*WHAT THE EXERCISE ASKS:*
All records below are to be transcribed exactly, with every picture left out.
*** Opening of INFORMATION ***
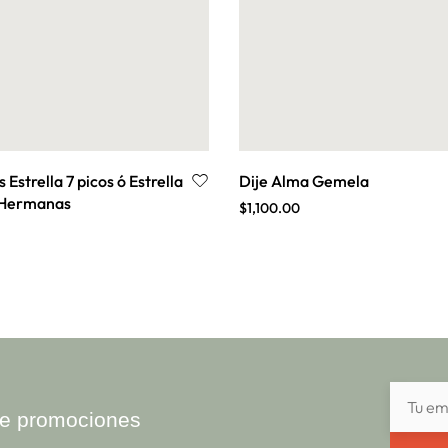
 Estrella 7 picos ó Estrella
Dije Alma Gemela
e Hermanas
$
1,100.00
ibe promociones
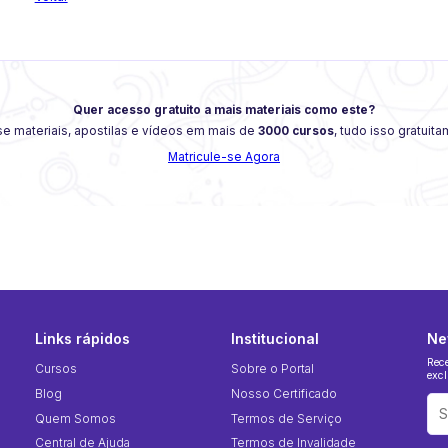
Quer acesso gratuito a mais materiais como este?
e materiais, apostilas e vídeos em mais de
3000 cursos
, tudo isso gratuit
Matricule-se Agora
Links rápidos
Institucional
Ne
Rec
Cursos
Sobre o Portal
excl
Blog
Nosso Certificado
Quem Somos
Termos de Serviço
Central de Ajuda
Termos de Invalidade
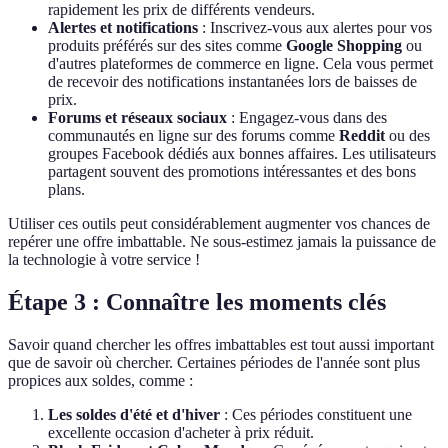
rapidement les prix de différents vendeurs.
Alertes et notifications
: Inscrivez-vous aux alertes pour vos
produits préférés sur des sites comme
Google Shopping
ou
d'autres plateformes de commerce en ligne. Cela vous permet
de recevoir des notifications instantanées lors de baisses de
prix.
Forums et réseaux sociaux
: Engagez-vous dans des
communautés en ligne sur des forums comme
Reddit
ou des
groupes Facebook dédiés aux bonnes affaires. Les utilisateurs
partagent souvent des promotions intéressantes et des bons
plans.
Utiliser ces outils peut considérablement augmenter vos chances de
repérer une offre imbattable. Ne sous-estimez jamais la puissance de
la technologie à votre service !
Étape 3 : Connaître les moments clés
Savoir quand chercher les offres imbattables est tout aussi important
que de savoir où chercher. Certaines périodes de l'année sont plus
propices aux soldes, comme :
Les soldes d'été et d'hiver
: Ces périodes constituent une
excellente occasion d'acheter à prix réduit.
*** Close of INFORMATION ***
*RESPONSE FOR THIS EXERCISE:*
 Estrella 7 picos ó Estrella
Dije Alma Gemela
e Hermanas
$
1,100.00
ibe promociones
Quer acesso gratuito a mais materiais como este?
e materiais, apostilas e vídeos em mais de
3000 cursos
, tudo isso gratuit
Matricule-se Agora
Links rápidos
Institucional
Ne
Rec
Cursos
Sobre o Portal
excl
Blog
Nosso Certificado
Quem Somos
Termos de Serviço
Central de Ajuda
Termos de Invalidade
rapidement les prix de différents vendeurs.
Alertes et notifications
: Inscrivez-vous aux alertes pour vos
produits préférés sur des sites comme
Google Shopping
ou
d'autres plateformes de commerce en ligne. Cela vous permet
de recevoir des notifications instantanées lors de baisses de
prix.
Forums et réseaux sociaux
: Engagez-vous dans des
communautés en ligne sur des forums comme
Reddit
ou des
groupes Facebook dédiés aux bonnes affaires. Les utilisateurs
partagent souvent des promotions intéressantes et des bons
plans.
Utiliser ces outils peut considérablement augmenter vos chances de
repérer une offre imbattable. Ne sous-estimez jamais la puissance de
la technologie à votre service !
Étape 3 : Connaître les moments clés
Savoir quand chercher les offres imbattables est tout aussi important
que de savoir où chercher. Certaines périodes de l'année sont plus
propices aux soldes, comme :
Les soldes d'été et d'hiver
: Ces périodes constituent une
excellente occasion d'acheter à prix réduit.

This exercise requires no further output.